Objective Against the backdrop of deep integration between remote sensing and computer vision, tree detection in complex scenes has long been hindered by occlusion, background noise, and high-density canopies. Traditional methods struggle to balance global semantics and local details, resulting in insufficient detection accuracy and robustness. To overcome this bottleneck, this study proposes an end-to-end tree detection framework (ViT-Count) centered on the Vision Transformer (ViT), aiming to leverage its global context modeling capability to significantly enhance the accuracy of tree counting and localization in dense forest and urban environments.
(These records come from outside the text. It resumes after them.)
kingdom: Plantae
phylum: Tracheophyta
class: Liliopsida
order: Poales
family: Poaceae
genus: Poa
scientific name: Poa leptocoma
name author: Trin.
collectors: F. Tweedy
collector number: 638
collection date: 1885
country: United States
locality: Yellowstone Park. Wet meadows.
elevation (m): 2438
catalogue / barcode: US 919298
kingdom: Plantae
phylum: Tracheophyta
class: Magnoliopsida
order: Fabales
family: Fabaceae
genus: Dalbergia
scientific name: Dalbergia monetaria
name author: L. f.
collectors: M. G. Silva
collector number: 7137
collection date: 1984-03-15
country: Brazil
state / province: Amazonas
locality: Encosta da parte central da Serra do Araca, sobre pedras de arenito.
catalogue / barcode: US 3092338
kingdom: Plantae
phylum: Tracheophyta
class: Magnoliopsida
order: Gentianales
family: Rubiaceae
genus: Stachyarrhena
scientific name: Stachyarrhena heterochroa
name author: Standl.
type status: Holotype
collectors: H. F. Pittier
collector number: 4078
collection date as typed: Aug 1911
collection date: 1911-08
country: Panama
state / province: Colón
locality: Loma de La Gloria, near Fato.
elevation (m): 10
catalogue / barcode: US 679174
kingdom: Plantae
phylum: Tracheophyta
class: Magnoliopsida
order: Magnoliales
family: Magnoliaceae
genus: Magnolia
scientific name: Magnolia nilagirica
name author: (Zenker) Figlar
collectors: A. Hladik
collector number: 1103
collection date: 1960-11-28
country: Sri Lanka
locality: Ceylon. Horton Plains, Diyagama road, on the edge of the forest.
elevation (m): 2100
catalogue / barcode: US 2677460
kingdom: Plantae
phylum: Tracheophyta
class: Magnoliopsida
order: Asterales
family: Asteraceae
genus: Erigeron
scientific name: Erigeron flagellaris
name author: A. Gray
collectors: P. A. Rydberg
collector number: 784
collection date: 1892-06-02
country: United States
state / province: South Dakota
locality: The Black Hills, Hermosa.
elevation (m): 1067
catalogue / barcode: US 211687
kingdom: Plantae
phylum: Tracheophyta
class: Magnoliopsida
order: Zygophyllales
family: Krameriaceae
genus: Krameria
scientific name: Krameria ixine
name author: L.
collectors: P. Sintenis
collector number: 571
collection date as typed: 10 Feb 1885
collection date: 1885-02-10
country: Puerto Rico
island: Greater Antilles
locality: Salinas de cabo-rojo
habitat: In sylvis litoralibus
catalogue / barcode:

Method Firstly, the Vision Transformer (ViT) was employed as the backbone model due to its inherent advantage in capturing global contextual information, making it particularly well-suited for complex environments with diverse visual patterns. Secondly, a Visual Prompt Tuning (VPT) strategy tailored for tree detection was introduced. By injecting learnable prompts into the feature space, this method enhanced the model’s capability to extract discriminative features under conditions such as high canopy density, illumination variation, and structural differences across tree species, thereby improving its adaptability to various forest stand types. Thirdly, the convolutional block attention mechanisms were designed, leveraging its ability to model long-range dependencies based on local perception. This effectively strengthened the model’s capacity to distinguish between occluded, overlapping, and morphologically similar tree targets, thereby enhancing the overall robustness and accuracy of detection. Finally, a tree detection decoder was constructed, which progressively restored spatial resolution through stacked convolutional layers, normalization, GELU activation, and upsampling operations, ultimately generating a tree density map for tree counting and localization.
Result Comparative experiments on the public Larch Casebearer and Urban Tree datasets showed that, compared with mainstream models, the proposed method achieves reductions up to 2.53 in MAE and 3.99 in RMSE, demonstrating stronger generalization capability. Visualization results indicate that the model maintains high accuracy in both dense forests and complex urban scenes. Ablation studies further confirm the effective contributions of VPT, the attention module, and the decoder components to the overall performance.
Conclusion This Vision Transformer-based method for tree counting and localization in complex scenes fully exploits the global modeling capability of ViT and the task adaptability of the visual prompt tuning mechanism. By integrating the attention mechanism of convolutional modules, it effectively enhances the accuracy and robustness of tree counting and localization in complex environments.